%%
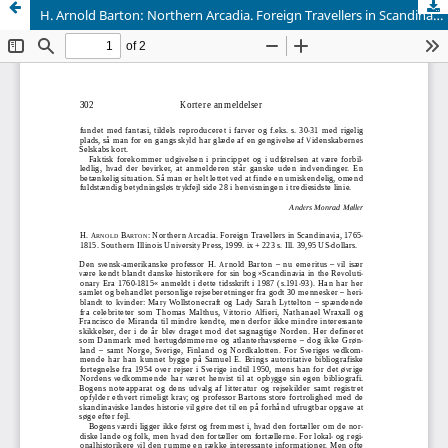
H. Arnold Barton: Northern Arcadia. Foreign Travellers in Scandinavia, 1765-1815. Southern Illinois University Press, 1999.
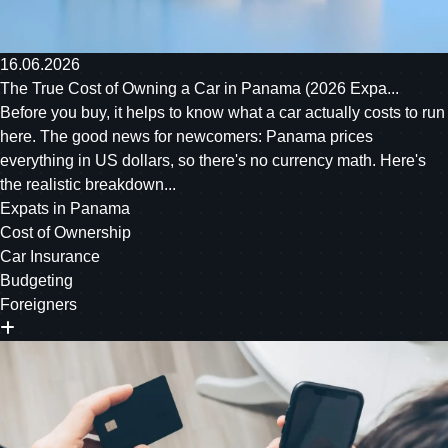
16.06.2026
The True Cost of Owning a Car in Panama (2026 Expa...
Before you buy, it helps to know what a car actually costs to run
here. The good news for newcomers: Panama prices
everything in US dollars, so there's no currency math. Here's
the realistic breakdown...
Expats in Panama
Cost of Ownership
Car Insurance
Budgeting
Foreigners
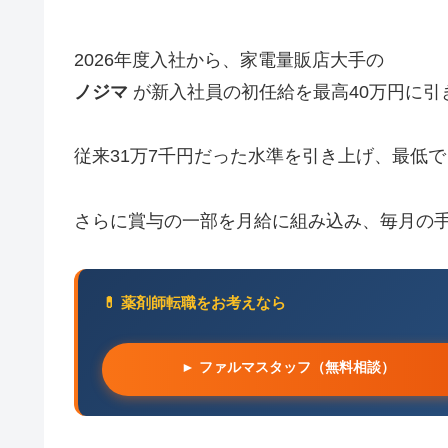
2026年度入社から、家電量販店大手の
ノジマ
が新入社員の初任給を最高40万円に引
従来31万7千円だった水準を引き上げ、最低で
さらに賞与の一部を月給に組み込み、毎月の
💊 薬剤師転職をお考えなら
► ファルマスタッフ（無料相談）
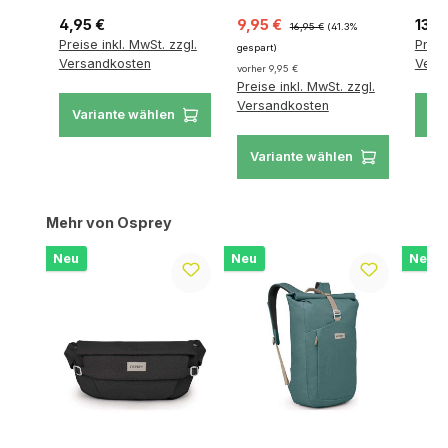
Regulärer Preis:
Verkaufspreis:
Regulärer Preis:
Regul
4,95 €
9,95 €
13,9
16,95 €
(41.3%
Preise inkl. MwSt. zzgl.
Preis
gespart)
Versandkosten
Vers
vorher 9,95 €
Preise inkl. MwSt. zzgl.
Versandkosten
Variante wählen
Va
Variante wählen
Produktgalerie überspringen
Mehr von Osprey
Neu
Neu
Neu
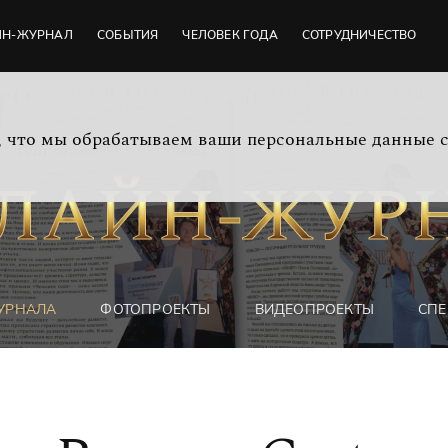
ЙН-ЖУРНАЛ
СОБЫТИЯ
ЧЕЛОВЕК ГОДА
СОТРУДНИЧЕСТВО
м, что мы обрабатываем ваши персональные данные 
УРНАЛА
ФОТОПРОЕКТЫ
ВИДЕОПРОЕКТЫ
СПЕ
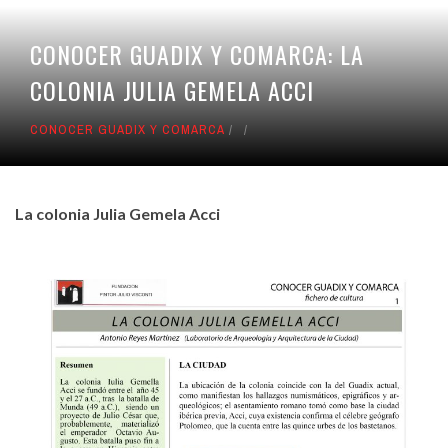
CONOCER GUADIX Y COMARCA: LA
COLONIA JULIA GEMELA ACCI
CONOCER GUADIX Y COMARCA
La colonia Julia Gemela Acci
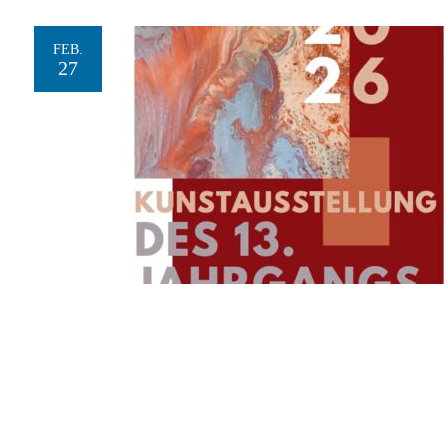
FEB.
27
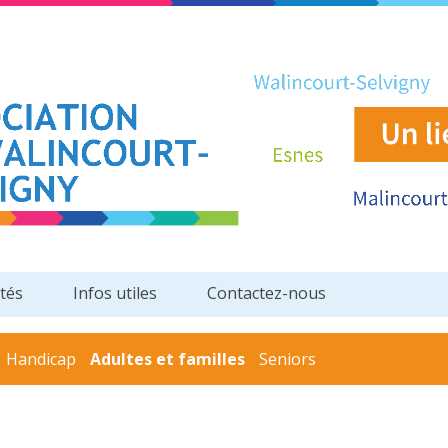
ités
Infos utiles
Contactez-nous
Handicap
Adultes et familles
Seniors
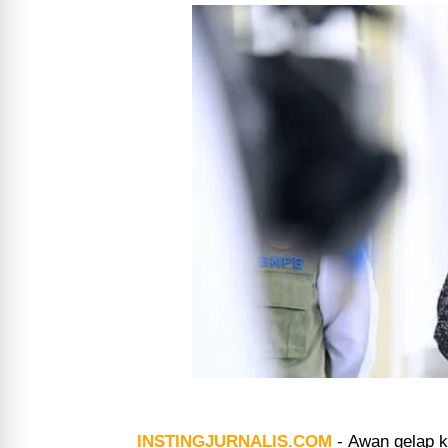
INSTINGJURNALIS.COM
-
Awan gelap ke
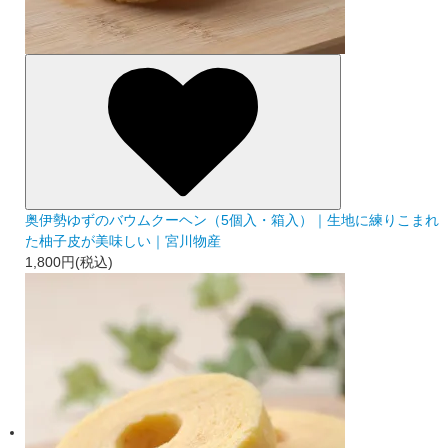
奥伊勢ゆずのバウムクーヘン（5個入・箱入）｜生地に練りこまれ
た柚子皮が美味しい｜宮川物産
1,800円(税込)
%%
%%
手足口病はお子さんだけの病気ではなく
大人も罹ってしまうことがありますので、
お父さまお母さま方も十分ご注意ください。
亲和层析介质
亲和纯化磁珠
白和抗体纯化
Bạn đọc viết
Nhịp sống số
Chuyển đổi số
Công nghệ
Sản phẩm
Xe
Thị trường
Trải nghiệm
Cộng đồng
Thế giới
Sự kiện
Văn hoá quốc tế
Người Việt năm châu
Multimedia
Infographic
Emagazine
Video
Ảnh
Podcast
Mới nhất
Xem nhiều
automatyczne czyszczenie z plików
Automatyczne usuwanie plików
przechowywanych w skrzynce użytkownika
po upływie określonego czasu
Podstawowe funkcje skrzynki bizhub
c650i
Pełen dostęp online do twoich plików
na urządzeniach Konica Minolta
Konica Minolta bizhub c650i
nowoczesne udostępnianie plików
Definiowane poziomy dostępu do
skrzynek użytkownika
%%
%%
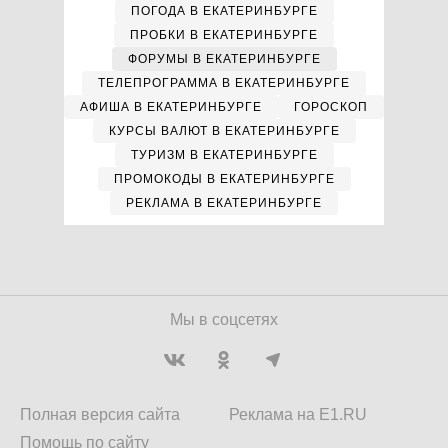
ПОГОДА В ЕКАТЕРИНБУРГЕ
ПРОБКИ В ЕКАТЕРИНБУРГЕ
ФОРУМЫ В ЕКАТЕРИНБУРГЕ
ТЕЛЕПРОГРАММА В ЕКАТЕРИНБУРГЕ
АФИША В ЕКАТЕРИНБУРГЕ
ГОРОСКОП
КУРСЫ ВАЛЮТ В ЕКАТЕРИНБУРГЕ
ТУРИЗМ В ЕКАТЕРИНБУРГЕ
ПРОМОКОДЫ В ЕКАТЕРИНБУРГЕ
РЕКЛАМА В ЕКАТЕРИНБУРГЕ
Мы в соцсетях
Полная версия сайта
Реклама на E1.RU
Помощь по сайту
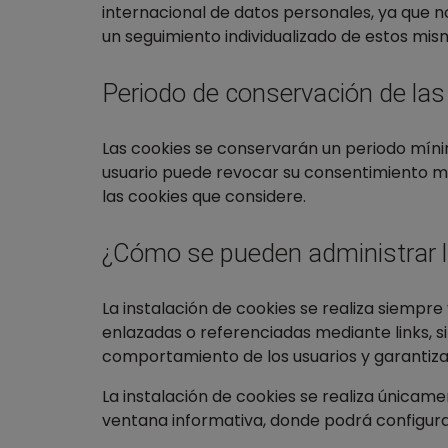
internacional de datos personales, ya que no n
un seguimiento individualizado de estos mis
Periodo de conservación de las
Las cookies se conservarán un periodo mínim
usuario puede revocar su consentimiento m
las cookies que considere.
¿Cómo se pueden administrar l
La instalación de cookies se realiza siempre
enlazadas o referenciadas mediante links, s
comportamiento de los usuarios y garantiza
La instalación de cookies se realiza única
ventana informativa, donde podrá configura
%%
PROBLEM — Only lines holding "Panama" are wanted; copy all of them from the listing.

RESPONSE TO THE TASK —
The True Cost of Owning a Car in Panama (2026 Expa...
here. The good news for newcomers: Panama prices
Expats in Panama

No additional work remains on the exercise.